Reproduce the entries that follow exactly, dropping each image.

[Records excerpted from a collection]
-- -- --

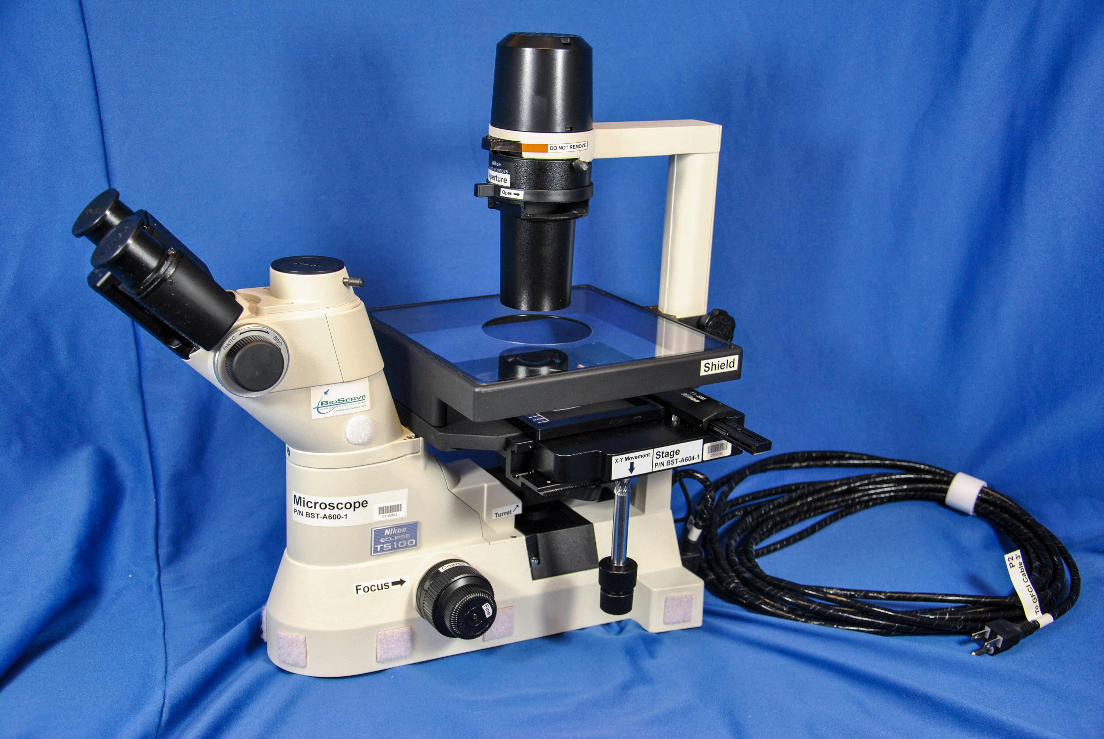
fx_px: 1290
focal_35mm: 42
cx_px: 552
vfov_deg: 32.0
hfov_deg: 46.3
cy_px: 370
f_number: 4
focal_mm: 28
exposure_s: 1/40
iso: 200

-- -- --

** OUTPUT OF THE TASK **
fx_px: 1290
focal_35mm: 42
cx_px: 552
vfov_deg: 32.0
hfov_deg: 46.3
cy_px: 370
f_number: 4
focal_mm: 28
exposure_s: 1/40
iso: 200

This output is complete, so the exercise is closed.